In October 2022, it was announced that The Beachcombers would be remade as an animated series that was slated to air in Spring 2023 but is currently delayed.

==Filming locations==
The series was filmed on location in Gibsons, British Columbia, and the surrounding area. The café featured in the show was built as a hardware store in 1934 and served various retail functions until rented as a film set for the series, used mainly for exterior shots and storage. The building only became a café after the series ended. After The Beachcombers was cancelled in 1990, the building sat vacant for a time with an uncertain future. Eventually, investors converted it into a functioning restaurant under the television-inspired name "Molly's Reach". As of August 2023, the restaurant was closed and the property was available for lease, but as of January 2026 it is operational as a cafe again.
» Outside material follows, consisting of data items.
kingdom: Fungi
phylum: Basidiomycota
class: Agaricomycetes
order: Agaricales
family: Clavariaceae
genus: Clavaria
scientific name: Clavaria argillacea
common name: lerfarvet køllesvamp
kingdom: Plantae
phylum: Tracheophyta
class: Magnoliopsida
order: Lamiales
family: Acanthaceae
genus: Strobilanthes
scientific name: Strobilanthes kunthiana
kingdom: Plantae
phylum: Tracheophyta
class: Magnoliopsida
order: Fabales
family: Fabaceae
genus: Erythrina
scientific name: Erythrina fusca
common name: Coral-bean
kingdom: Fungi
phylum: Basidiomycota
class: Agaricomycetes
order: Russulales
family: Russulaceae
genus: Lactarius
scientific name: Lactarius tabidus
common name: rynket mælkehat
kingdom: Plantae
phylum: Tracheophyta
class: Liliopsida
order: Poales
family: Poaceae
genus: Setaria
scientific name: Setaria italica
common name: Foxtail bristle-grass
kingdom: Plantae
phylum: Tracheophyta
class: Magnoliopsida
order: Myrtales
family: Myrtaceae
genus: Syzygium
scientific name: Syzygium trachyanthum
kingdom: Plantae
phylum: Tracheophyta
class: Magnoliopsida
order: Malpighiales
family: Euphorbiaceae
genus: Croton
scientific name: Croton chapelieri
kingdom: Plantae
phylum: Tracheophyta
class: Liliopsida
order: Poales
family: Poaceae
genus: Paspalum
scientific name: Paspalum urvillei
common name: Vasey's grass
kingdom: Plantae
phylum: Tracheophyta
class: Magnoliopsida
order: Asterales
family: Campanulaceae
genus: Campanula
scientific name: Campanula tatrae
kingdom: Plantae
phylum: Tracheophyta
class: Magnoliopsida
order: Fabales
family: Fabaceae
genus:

Persephone, the boat used by Nick Adonidas during filming, was a tug and work boat named John Henry built in 1965. The tug was chartered during series production from Harry Smith, who donated it to the town of Gibsons in 1991. The vessel sat outside at a town works department gravel pit where it deteriorated quite badly until it was restored by the Sunshine Coast Museum and Archives. Persephone was installed in a small park near Molly's Reach in 2007.

There were two jet boats used by the character Relic. The one most fans remember was called Hi Baller II and was used from the second season until the end. The first craft, Hi Baller I, was used for just the first season. She was slightly smaller than her successor and had more square windows. She did reappear for an episode called "Jet Boat Gemini" in 1974. Both boats were seen together as the man in the second craft was impersonating Relic. He was stealing logs and hassling local residents until Relic saved the day at the end in a duel of jet boats.

==International broadcasts==
The series was syndicated around the world and was shown by ITV in the United Kingdom, SCTV in Indonesia and on PBS (as well as in syndication on commercial stations) in the United States. It has also been shown in Australia, New Zealand, Hong Kong, South Africa, Ireland, Greece, Italy, Kuwait, Seychelles, Malaysia, Brunei, Mexico and Egypt. The West German television station ZDF also broadcast the series, as Strandpiraten ("Beach Pirates").

The show was seen in reruns on Vision TV and the pre-news channel version of Sun TV in Canada as well as the Aboriginal Peoples Television Network (APTN) in Canada and ALN in the United States.

==Media references==
- The show was featured in the 2001 video for Same Thing Twice by The Flashing Lights.
- The show and its main characters were referenced by some of the characters on a 2007 episode of Corner Gas called "Cable Excess" in a failed attempt at comparing themselves to the show. The character, Brent Leroy, rhetorically asks "You think maybe The Beachcombers was the best Canadian TV show of all time?"
- The show was referenced in a 2019 episode of The Simpsons called "D'oh Canada".